Sandwiched between the Serra da Bocaína National Park and the Atlantic Ocean, the coastal town was once the end point of the Gold Path, a road built by slaves in the late 17th century. Much of the colonial architecture dates back to the 18th century and has been immaculately preserved with cobbled streets leading to pastel-fronted churches, art galleries and hole-in-the-wall dining rooms occupied by locals playing chess.
Don’t expect any flash hotels or resorts, as it’s still very much an under-the-radar Brazilian hideaway. Instead, book into one of the many pousadas (guesthouses) that line the canal ways and paddleboard along the still waters to pick up your pão de quejo (cheese bread) each morning.
5. Babylon, Iraq
After a bid that started in 1982 and five successive refusals, the ancient ruins of Babylon in Iraq have finally become a Unesco-acknowledged site. Situated 85km south of Baghdad, the ancient city was once the capital of the Neo-Babylonian Empire and was the site of the mythical Hanging Gardens. Visible signs of villages, the outer and inner city walls, plus expansive palaces and detailed temples date back to between 626 and 530 BCE here, representing a unique testimony to one of the most influential empires that the world has ever seen.

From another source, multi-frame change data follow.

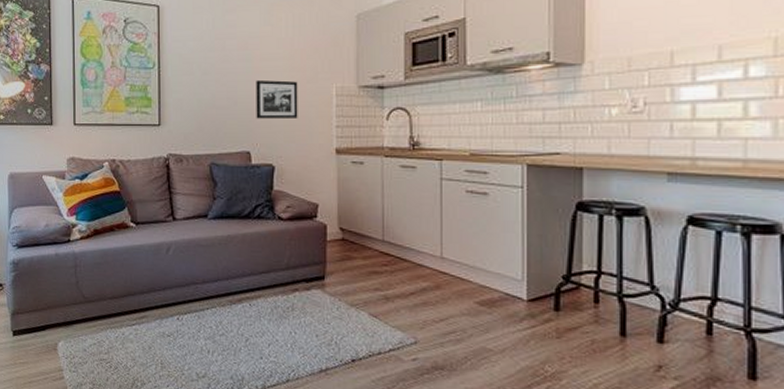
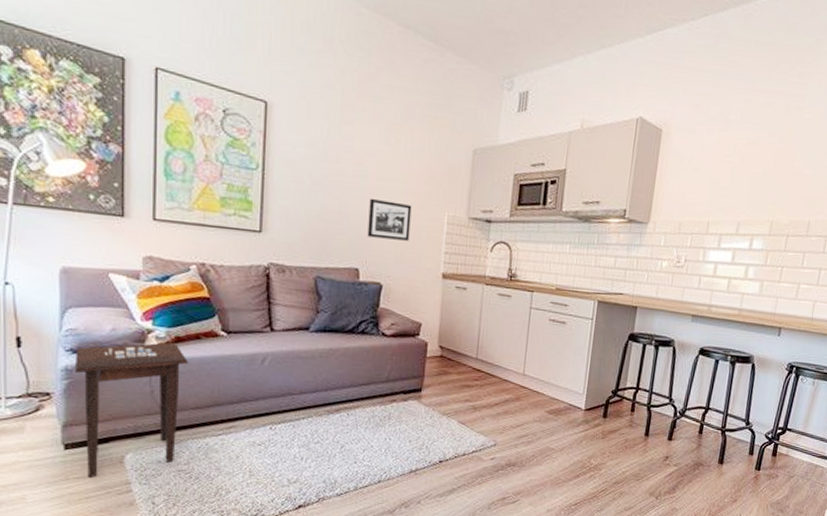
side table: none [19,235,105,363] -> present [74,342,188,478]

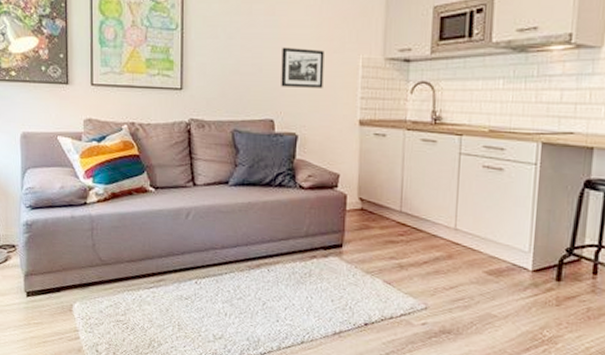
side table: present [74,342,188,478] -> none [33,199,123,324]

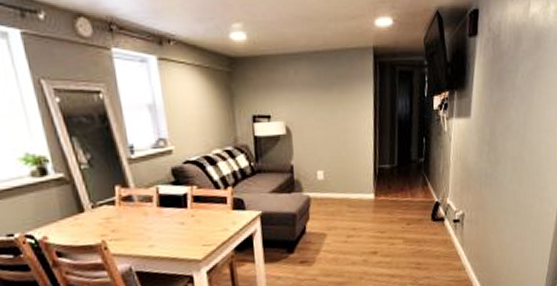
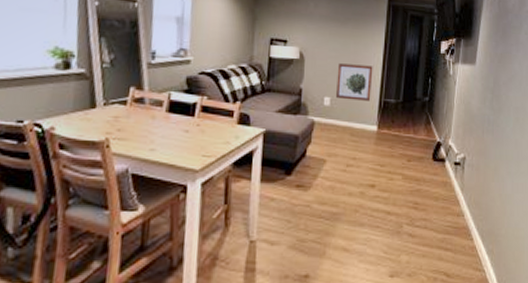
wall art: none [327,132,365,171] -> present [336,63,373,101]

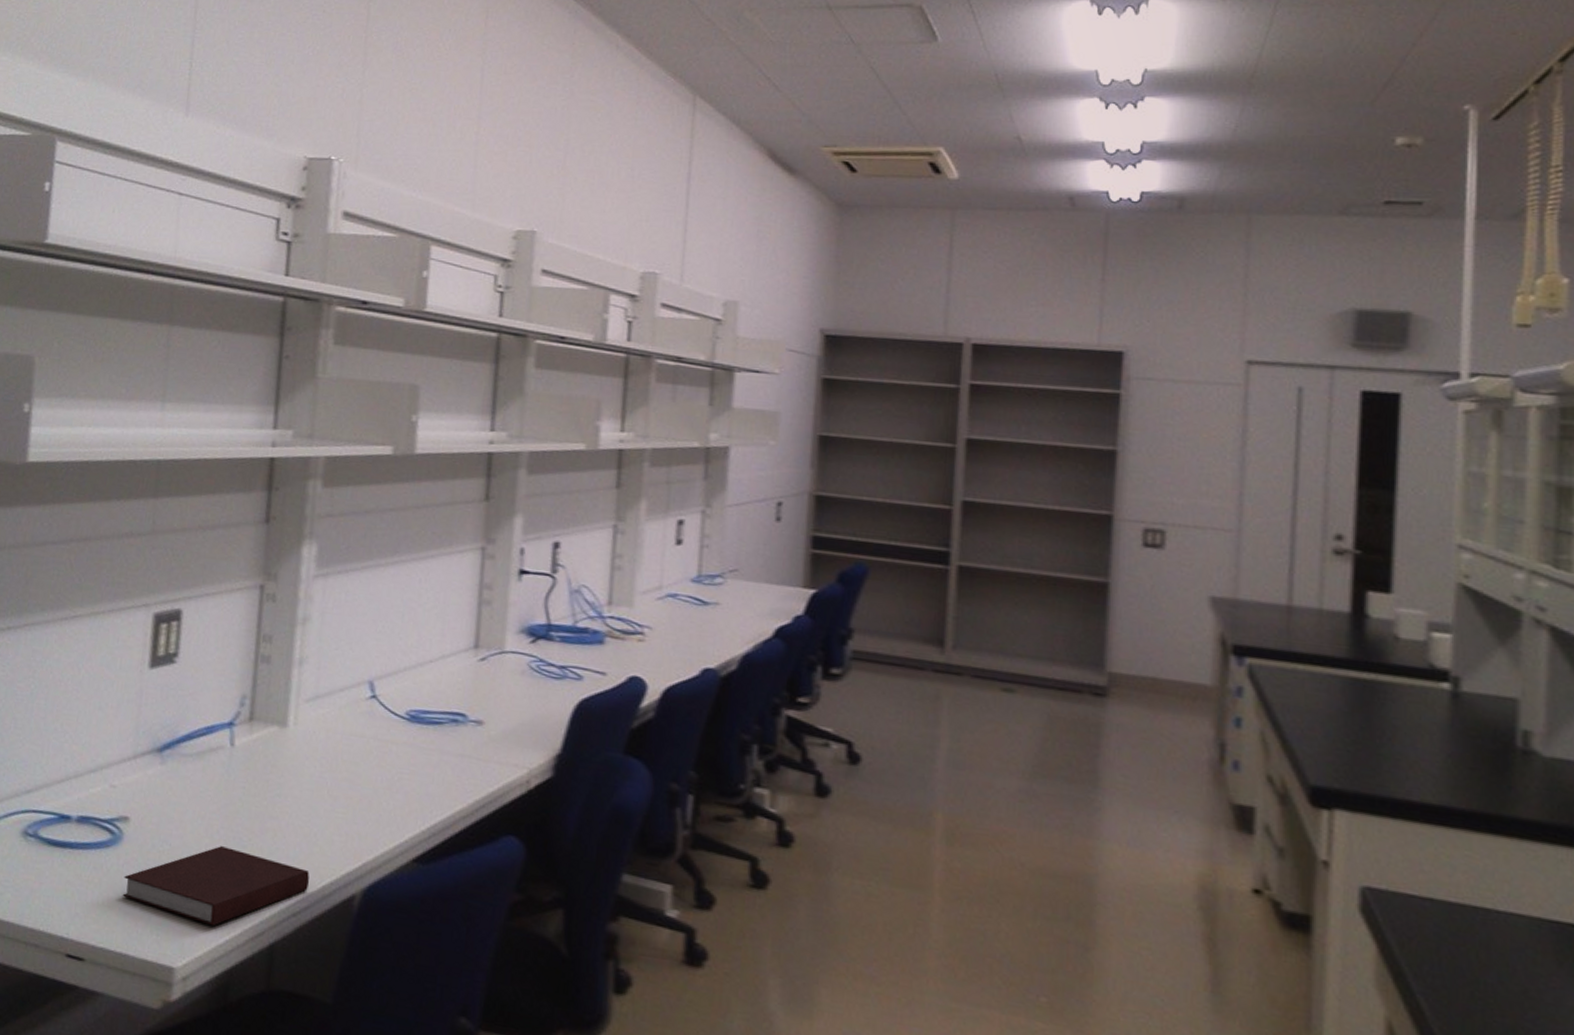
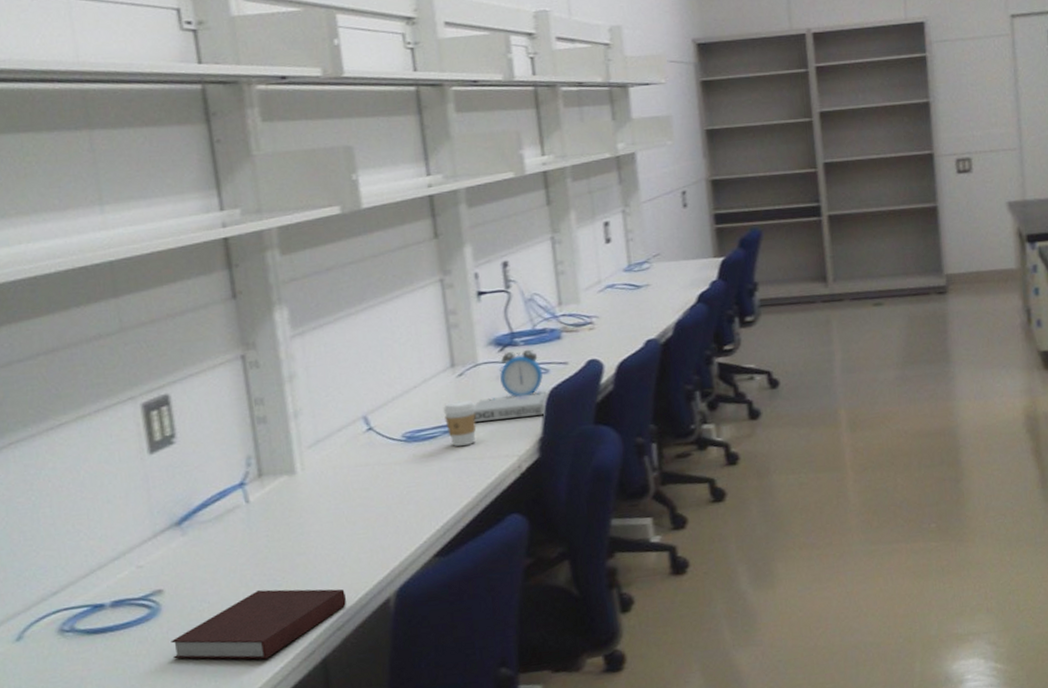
coffee cup: none [455,687,493,742] -> present [443,400,476,447]
book: none [488,692,578,728] -> present [473,392,549,422]
alarm clock: none [525,645,575,702] -> present [500,349,543,397]

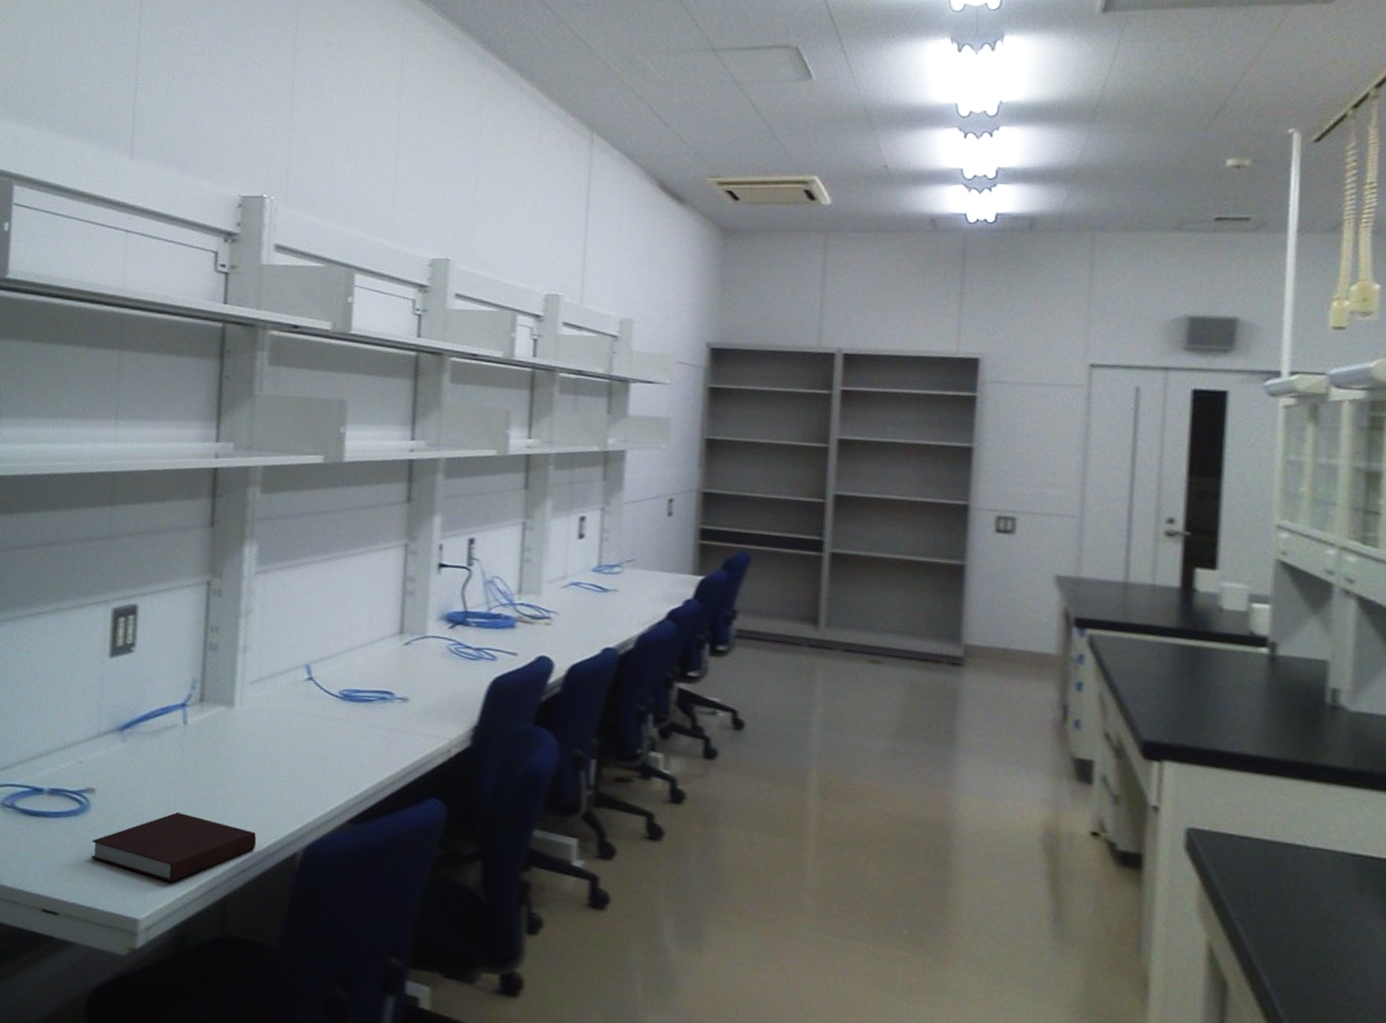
coffee cup: present [443,400,476,447] -> none [383,668,416,717]
book: present [473,392,549,422] -> none [412,673,493,703]
alarm clock: present [500,349,543,397] -> none [445,630,489,680]

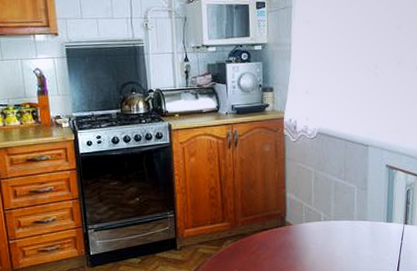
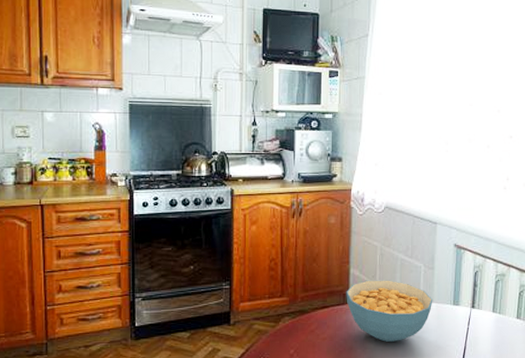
cereal bowl: none [283,202,367,259] -> present [346,280,433,342]

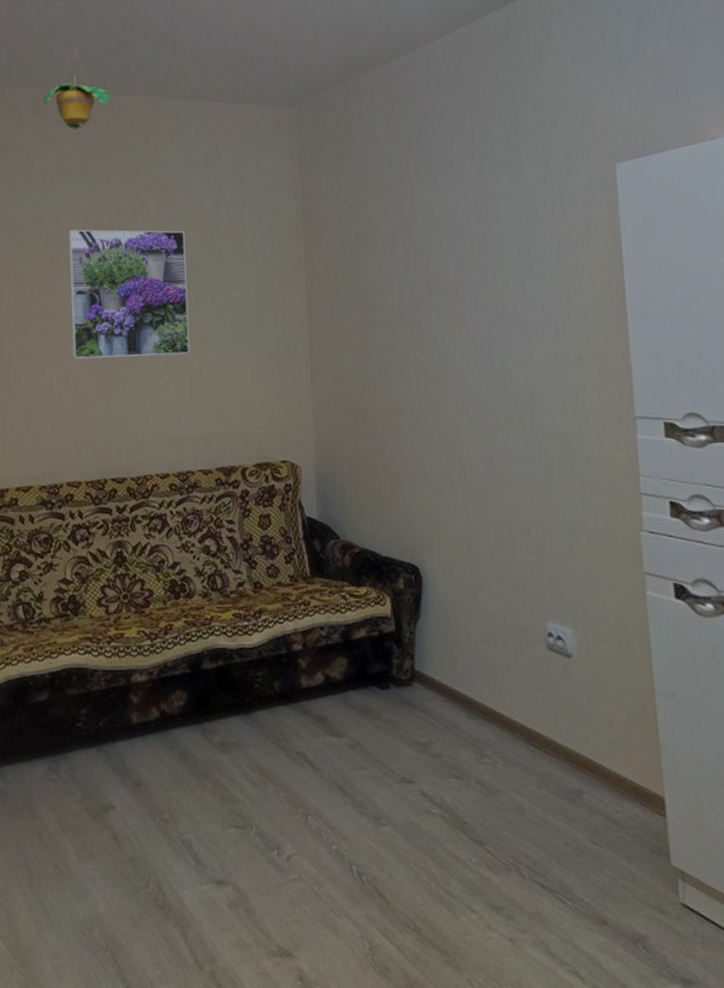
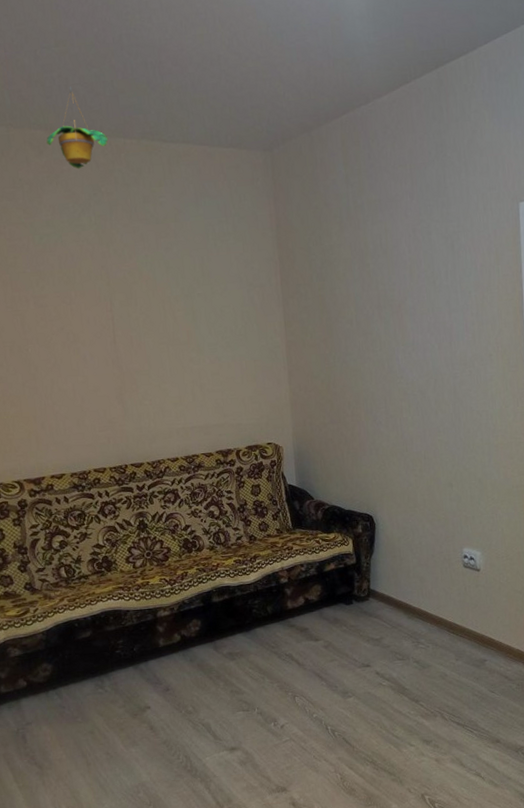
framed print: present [67,229,190,360] -> none [78,258,190,369]

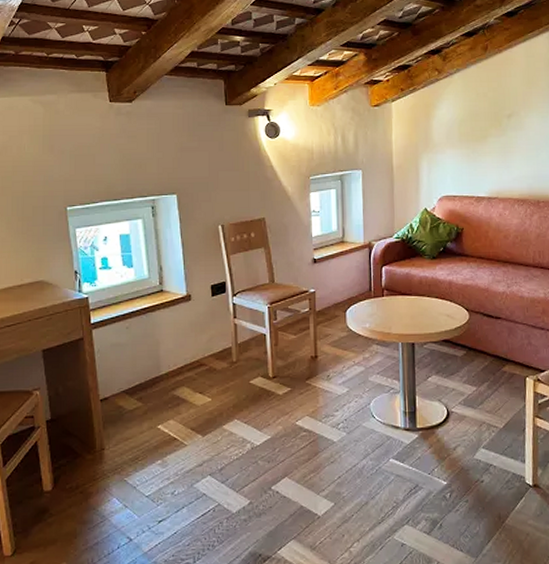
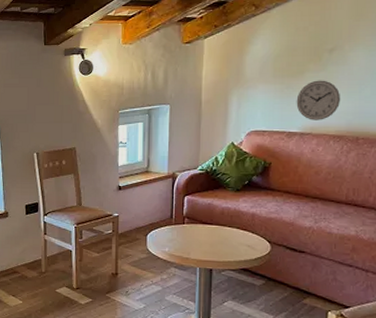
wall clock: none [482,145,522,185] -> present [296,80,341,120]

Unfortunately, the monuments aren’t very well preserved as they shared a site with one of Saddam Hussein’s work-in-progress replica palaces and a US military base. Thankfully, being awarded Unesco status includes aid for restoration, which will help further preserve and protect the site from future damage.
6. Bagan, Myanmar
Set to become what Angkor Wat is to Cambodia and Machu Picchu is to Peru, Bagan is a sacred landscape dotted with hundreds of glistening, golden Buddhist temples, ornate frescoes and treasured archaeological remains. Exploring the temples on foot will highlight the stylistic differences between each one and provide an invaluable insight into the importance of the Bagan region which, between the 11th and 13th century, was the capital of the Pagan Empire.
As part of winning the Unesco award, certain conservation targets must be met, which includes moving hotels that currently crowd the area to a dedicated hotel zone outside of the now-protected site. It’s a popular place for pilgrimages and already fast emerging as a tourist hotspot, so shun the crowds by taking a crack-of-dawn hot air balloon trip where the views alone will forgo the need for your morning caffeine fix.